_TASK GOAL_
If a line includes "indexed", copy it out of the entries.

_ENTRIES SUPPLIED_
**********

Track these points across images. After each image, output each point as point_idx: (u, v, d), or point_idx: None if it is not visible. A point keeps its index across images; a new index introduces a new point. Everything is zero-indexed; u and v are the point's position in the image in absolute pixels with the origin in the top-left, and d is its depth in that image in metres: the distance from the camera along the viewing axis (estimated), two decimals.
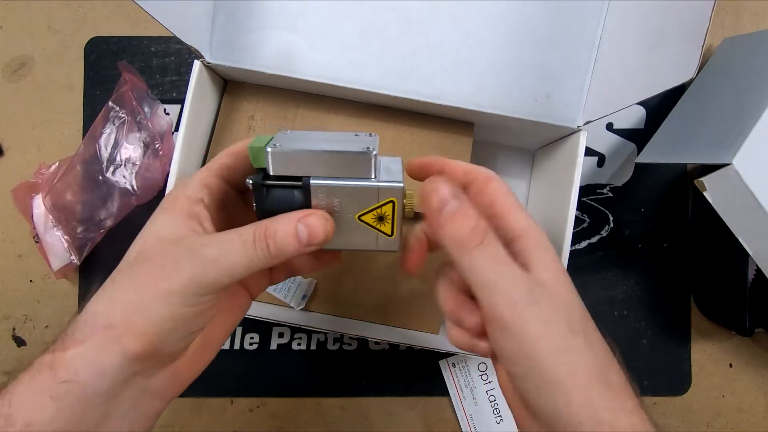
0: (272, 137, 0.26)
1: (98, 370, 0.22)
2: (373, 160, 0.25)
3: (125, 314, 0.23)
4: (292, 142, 0.25)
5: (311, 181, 0.25)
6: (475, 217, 0.24)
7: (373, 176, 0.25)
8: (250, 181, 0.25)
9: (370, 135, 0.28)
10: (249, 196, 0.26)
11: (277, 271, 0.30)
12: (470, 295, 0.26)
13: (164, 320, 0.23)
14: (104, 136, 0.47)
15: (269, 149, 0.24)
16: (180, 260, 0.23)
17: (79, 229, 0.46)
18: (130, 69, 0.48)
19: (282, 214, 0.25)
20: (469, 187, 0.27)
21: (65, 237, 0.46)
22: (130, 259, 0.25)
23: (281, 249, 0.24)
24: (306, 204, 0.25)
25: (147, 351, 0.23)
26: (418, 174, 0.28)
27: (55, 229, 0.47)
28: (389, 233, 0.27)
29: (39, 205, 0.47)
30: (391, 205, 0.26)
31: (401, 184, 0.25)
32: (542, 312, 0.22)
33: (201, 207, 0.26)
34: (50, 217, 0.47)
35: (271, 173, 0.25)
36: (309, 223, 0.24)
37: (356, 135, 0.28)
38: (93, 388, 0.22)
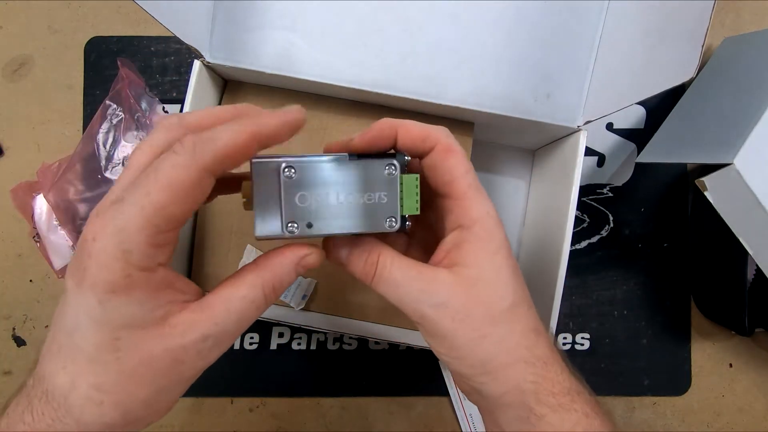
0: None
1: None
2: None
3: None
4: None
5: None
6: (362, 258, 0.25)
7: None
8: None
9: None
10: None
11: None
12: None
13: None
14: (102, 134, 0.47)
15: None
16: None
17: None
18: (129, 65, 0.48)
19: (277, 260, 0.24)
20: (427, 155, 0.25)
21: (69, 235, 0.46)
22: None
23: (283, 289, 0.25)
24: None
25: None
26: (373, 146, 0.25)
27: (59, 228, 0.47)
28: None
29: (41, 205, 0.47)
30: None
31: None
32: (453, 312, 0.24)
33: (166, 270, 0.22)
34: (53, 215, 0.47)
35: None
36: (308, 263, 0.25)
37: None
38: None
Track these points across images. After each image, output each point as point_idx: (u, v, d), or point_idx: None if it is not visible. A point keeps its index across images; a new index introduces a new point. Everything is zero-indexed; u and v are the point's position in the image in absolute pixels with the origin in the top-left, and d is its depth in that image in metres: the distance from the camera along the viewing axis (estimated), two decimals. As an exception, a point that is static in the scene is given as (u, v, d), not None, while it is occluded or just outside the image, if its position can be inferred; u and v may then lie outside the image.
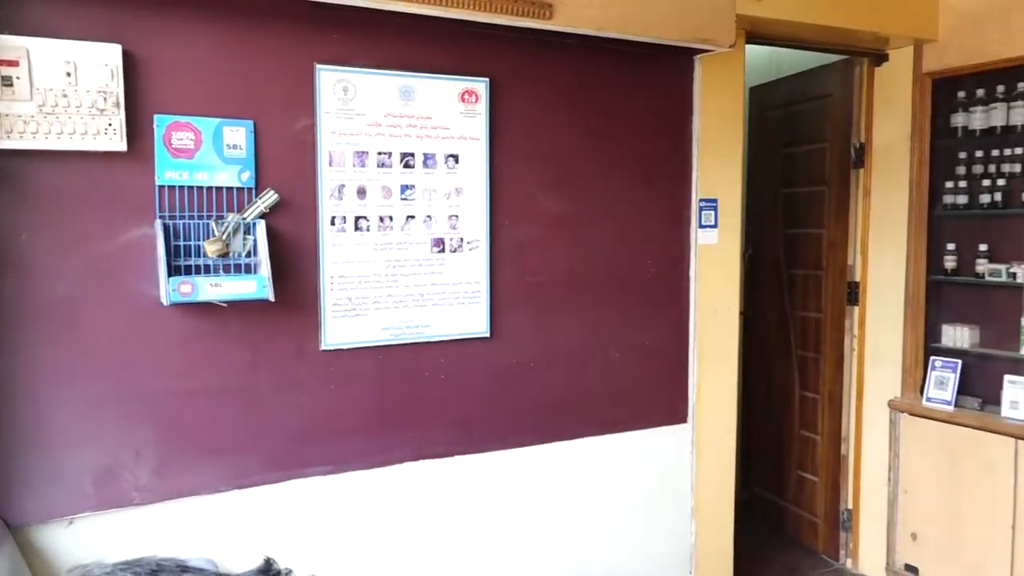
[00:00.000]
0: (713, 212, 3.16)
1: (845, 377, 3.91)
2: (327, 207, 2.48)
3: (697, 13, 2.77)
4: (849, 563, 3.95)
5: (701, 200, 3.13)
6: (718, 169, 3.17)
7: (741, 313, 4.57)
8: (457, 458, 2.75)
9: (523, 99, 2.78)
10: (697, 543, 3.24)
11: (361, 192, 2.52)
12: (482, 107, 2.68)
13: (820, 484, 4.07)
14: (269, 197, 2.37)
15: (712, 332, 3.21)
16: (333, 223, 2.49)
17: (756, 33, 3.28)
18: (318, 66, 2.44)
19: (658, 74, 3.03)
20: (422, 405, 2.67)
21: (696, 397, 3.19)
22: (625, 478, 3.06)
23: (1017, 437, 3.14)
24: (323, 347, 2.49)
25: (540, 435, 2.89)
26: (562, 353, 2.91)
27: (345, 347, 2.53)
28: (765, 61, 4.49)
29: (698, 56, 3.05)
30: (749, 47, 3.38)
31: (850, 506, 3.92)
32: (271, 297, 2.30)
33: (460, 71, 2.65)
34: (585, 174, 2.92)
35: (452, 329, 2.70)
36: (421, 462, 2.68)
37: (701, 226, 3.13)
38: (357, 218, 2.52)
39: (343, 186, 2.49)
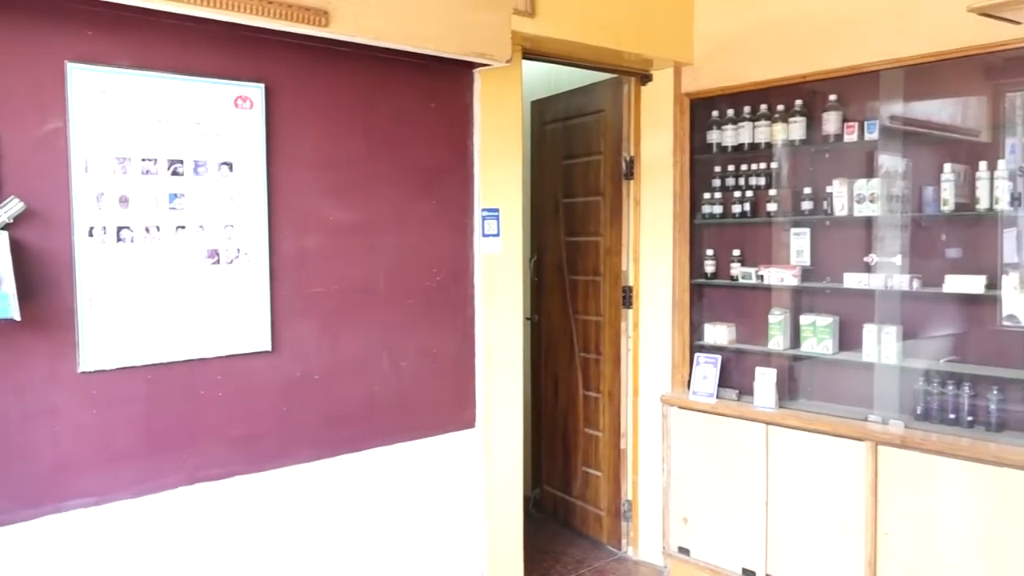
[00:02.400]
0: (496, 221, 3.25)
1: (623, 376, 4.17)
2: (83, 217, 2.28)
3: (474, 29, 2.85)
4: (631, 550, 4.20)
5: (484, 210, 3.21)
6: (499, 179, 3.27)
7: (528, 318, 4.76)
8: (238, 479, 2.63)
9: (304, 106, 2.72)
10: (489, 544, 3.31)
11: (123, 200, 2.35)
12: (258, 113, 2.59)
13: (603, 478, 4.30)
14: (13, 206, 2.15)
15: (498, 338, 3.30)
16: (91, 234, 2.30)
17: (533, 50, 3.43)
18: (70, 65, 2.24)
19: (440, 86, 3.08)
20: (198, 426, 2.53)
21: (484, 402, 3.26)
22: (416, 485, 3.07)
23: (767, 423, 3.49)
24: (81, 369, 2.29)
25: (328, 448, 2.84)
26: (349, 364, 2.87)
27: (108, 368, 2.34)
28: (545, 76, 4.70)
29: (477, 70, 3.13)
30: (528, 63, 3.52)
31: (630, 497, 4.18)
32: (16, 316, 2.08)
33: (233, 75, 2.55)
34: (370, 183, 2.91)
35: (230, 344, 2.58)
36: (197, 486, 2.54)
37: (484, 235, 3.21)
38: (119, 228, 2.35)
39: (102, 194, 2.31)
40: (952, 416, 3.11)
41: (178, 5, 2.21)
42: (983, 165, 3.02)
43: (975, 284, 3.04)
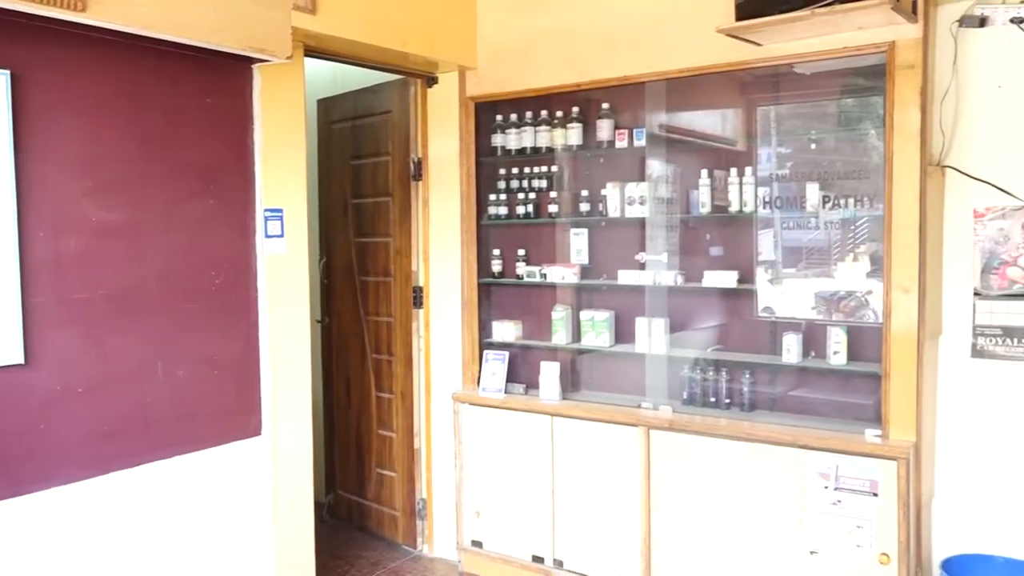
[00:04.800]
0: (279, 222, 3.16)
1: (415, 376, 4.19)
2: None
3: (252, 22, 2.75)
4: (426, 548, 4.24)
5: (266, 210, 3.11)
6: (283, 179, 3.17)
7: (318, 321, 4.66)
8: (-13, 507, 2.37)
9: (63, 99, 2.50)
10: (278, 555, 3.21)
11: None
12: (1, 103, 2.35)
13: (398, 478, 4.30)
14: None
15: (284, 342, 3.21)
16: None
17: (316, 48, 3.36)
18: None
19: (217, 81, 2.94)
20: (-65, 451, 2.26)
21: (271, 408, 3.16)
22: (200, 499, 2.92)
23: (552, 415, 3.66)
24: None
25: (97, 466, 2.62)
26: (119, 375, 2.68)
27: None
28: (331, 75, 4.62)
29: (257, 66, 3.03)
30: (313, 61, 3.46)
31: (425, 496, 4.22)
32: None
33: (-29, 60, 2.29)
34: (140, 182, 2.72)
35: (-27, 358, 2.32)
36: (-64, 519, 2.27)
37: (267, 236, 3.11)
38: None
39: None
40: (713, 400, 3.42)
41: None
42: (734, 172, 3.35)
43: (729, 279, 3.37)
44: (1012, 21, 2.85)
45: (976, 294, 3.00)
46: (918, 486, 2.90)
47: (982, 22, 2.90)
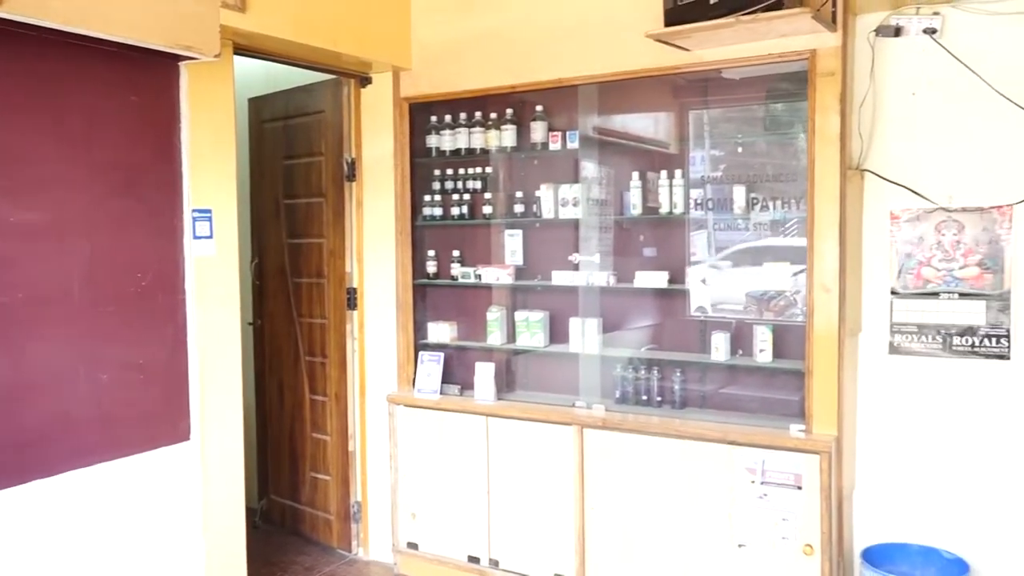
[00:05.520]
0: (208, 222, 3.10)
1: (349, 378, 4.16)
2: None
3: (178, 19, 2.69)
4: (361, 552, 4.21)
5: (194, 211, 3.05)
6: (212, 179, 3.11)
7: (250, 323, 4.59)
8: None
9: (-29, 93, 2.41)
10: (208, 563, 3.15)
11: None
12: (-89, 99, 2.26)
13: (332, 482, 4.26)
14: None
15: (214, 345, 3.15)
16: None
17: (246, 46, 3.31)
18: None
19: (143, 78, 2.86)
20: None
21: (200, 413, 3.09)
22: (126, 507, 2.84)
23: (487, 415, 3.67)
24: None
25: (12, 476, 2.53)
26: (37, 381, 2.58)
27: None
28: (263, 73, 4.55)
29: (184, 63, 2.97)
30: (244, 59, 3.40)
31: (360, 499, 4.18)
32: None
33: None
34: (60, 182, 2.63)
35: None
36: None
37: (196, 237, 3.05)
38: None
39: None
40: (645, 398, 3.48)
41: None
42: (664, 174, 3.41)
43: (660, 279, 3.44)
44: (924, 32, 2.97)
45: (893, 293, 3.13)
46: (839, 479, 3.00)
47: (897, 32, 3.02)
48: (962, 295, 3.01)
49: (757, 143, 3.37)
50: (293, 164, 4.37)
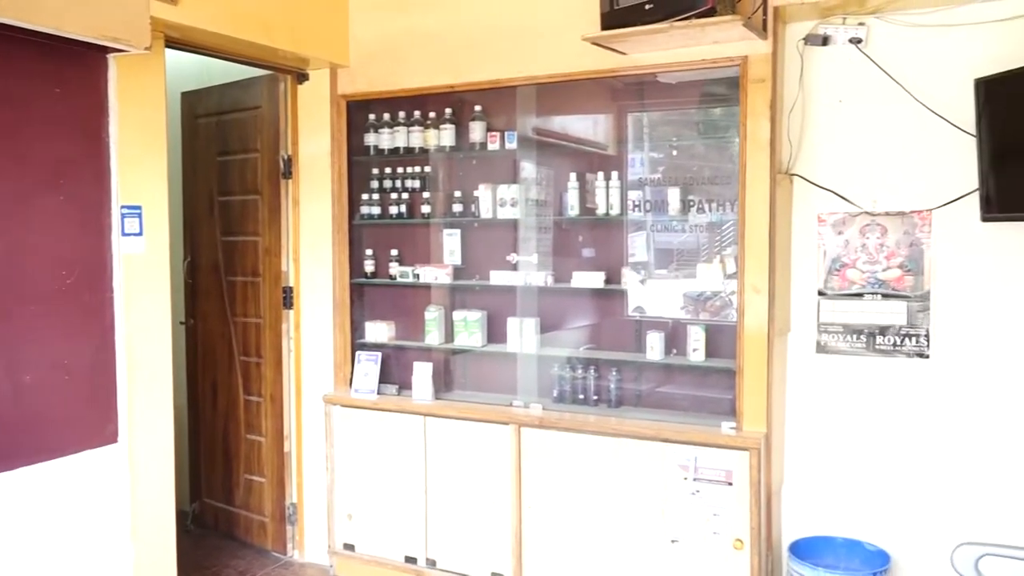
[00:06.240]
0: (138, 219, 3.02)
1: (285, 378, 4.10)
2: None
3: (105, 10, 2.61)
4: (297, 554, 4.16)
5: (123, 207, 2.97)
6: (142, 175, 3.04)
7: (182, 323, 4.49)
8: None
9: None
10: (137, 568, 3.07)
11: None
12: None
13: (267, 484, 4.19)
14: None
15: (144, 345, 3.07)
16: None
17: (180, 39, 3.24)
18: None
19: (69, 70, 2.78)
20: None
21: (128, 415, 3.02)
22: (50, 512, 2.75)
23: (425, 415, 3.66)
24: None
25: (-72, 482, 2.44)
26: (-46, 383, 2.50)
27: None
28: (198, 68, 4.46)
29: (113, 55, 2.89)
30: (179, 53, 3.33)
31: (295, 500, 4.13)
32: None
33: None
34: (-20, 175, 2.55)
35: None
36: None
37: (124, 234, 2.97)
38: None
39: None
40: (582, 397, 3.52)
41: None
42: (601, 175, 3.45)
43: (596, 280, 3.48)
44: (850, 41, 3.07)
45: (821, 294, 3.22)
46: (768, 475, 3.08)
47: (824, 41, 3.11)
48: (885, 296, 3.12)
49: (694, 146, 3.44)
50: (228, 160, 4.29)
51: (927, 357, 3.06)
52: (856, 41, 3.06)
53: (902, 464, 3.13)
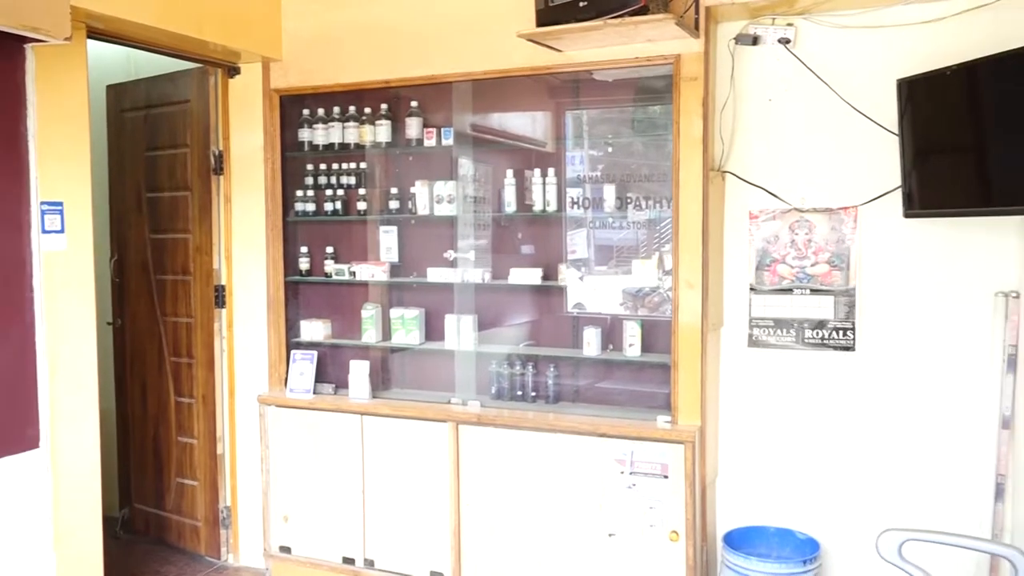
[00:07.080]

**********

_SOLVED PROBLEM_
Track these points across images. After each image, output each point as point_idx: (u, v, d), or point_idx: None if it is not visible. A point keeps its index across images; a new index introduces a new point. Everything is zero-indexed; u and v are the point's position in the image in absolute pixels with the origin in the top-left, and d is its depth in that image in metres: the distance from the camera along the viewing axis (estimated), two decimals.
Track these points across images. After each image, output each point as point_idx: (u, v, d), or point_idx: None if it is not visible. A point keeps its index across images; a new index introduces a new point. Everything is zero-indexed; u and v are the point's position in the image in absolute pixels with the origin in the top-left, and d is its depth in that image in metres: the distance from the camera along the viewing axis (estimated), two decimals. As an exception, a point that is static in the scene is given as (u, v, d), not None, while it is occluded or just outside the image, if its position can be inferred; u and v may then lie outside the image.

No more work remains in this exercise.